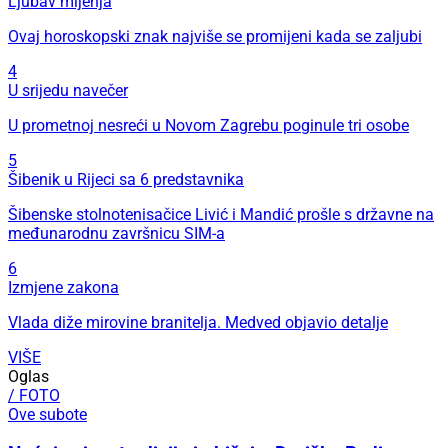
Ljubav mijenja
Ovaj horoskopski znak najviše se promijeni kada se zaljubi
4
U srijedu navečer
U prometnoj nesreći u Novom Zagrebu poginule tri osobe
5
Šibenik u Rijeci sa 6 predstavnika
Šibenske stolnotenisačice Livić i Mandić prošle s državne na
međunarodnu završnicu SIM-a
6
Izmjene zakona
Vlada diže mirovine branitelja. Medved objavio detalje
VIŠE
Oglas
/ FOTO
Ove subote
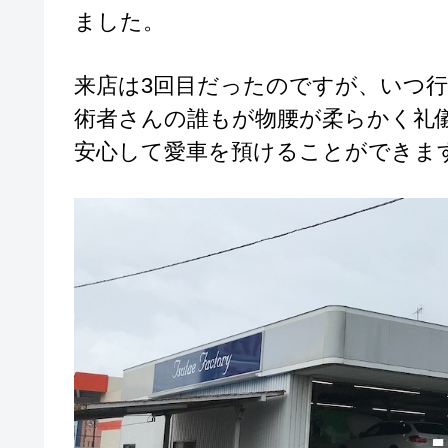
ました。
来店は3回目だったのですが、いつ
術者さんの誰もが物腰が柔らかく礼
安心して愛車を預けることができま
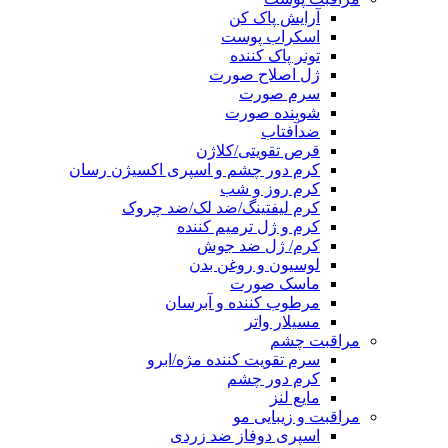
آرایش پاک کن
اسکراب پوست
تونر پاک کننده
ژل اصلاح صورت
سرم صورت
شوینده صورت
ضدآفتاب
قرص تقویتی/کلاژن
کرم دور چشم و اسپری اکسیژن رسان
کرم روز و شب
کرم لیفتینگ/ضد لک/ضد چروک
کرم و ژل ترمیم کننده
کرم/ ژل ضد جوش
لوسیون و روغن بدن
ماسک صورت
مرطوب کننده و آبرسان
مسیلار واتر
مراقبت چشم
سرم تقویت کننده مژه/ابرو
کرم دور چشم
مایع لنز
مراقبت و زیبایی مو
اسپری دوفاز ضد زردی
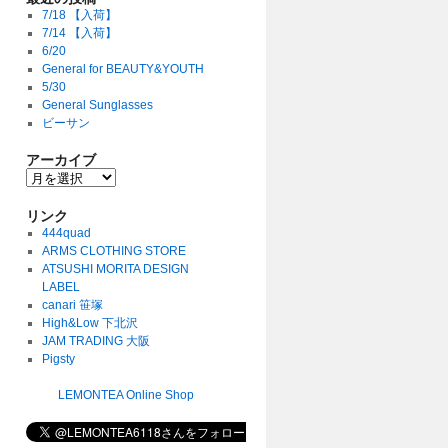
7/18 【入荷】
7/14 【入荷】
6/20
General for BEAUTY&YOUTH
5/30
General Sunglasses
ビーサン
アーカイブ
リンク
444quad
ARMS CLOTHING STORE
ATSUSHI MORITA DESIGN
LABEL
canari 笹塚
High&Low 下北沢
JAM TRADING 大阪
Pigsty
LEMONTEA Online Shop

...

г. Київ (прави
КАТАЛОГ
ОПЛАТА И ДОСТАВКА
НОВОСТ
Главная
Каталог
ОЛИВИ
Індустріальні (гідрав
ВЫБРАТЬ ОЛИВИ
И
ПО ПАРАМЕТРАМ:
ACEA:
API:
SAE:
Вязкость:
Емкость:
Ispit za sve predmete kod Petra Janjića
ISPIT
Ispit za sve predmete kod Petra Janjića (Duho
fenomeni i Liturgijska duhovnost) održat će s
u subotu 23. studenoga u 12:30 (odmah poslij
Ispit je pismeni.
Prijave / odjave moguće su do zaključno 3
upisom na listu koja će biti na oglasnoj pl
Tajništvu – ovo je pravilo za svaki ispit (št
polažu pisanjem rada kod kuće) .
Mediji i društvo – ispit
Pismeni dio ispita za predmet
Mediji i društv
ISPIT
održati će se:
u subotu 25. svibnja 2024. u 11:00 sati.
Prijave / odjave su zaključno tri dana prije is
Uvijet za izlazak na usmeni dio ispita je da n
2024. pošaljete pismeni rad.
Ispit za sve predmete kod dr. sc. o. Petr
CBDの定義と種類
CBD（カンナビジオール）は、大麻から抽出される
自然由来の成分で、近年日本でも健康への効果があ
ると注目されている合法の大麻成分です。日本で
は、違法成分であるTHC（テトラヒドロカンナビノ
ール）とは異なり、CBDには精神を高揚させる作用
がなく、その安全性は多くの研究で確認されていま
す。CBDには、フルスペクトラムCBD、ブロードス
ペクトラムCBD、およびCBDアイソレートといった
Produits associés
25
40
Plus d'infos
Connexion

- **Required work**: Within the listing above, the lines starting at the one containing "کرم روز و شب" and ending at the one containing "LEMONTEA Online Shop" are to be returned exactly. Omit the pictures.

- **Written response**:
کرم روز و شب
کرم لیفتینگ/ضد لک/ضد چروک
کرم و ژل ترمیم کننده
کرم/ ژل ضد جوش
لوسیون و روغن بدن
ماسک صورت
مرطوب کننده و آبرسان
مسیلار واتر
مراقبت چشم
سرم تقویت کننده مژه/ابرو
کرم دور چشم
مایع لنز
مراقبت و زیبایی مو
اسپری دوفاز ضد زردی
7/18 【入荷】
7/14 【入荷】
6/20
General for BEAUTY&YOUTH
5/30
General Sunglasses
ビーサン
アーカイブ
リンク
444quad
ARMS CLOTHING STORE
ATSUSHI MORITA DESIGN
LABEL
canari 笹塚
High&Low 下北沢
JAM TRADING 大阪
Pigsty
LEMONTEA Online Shop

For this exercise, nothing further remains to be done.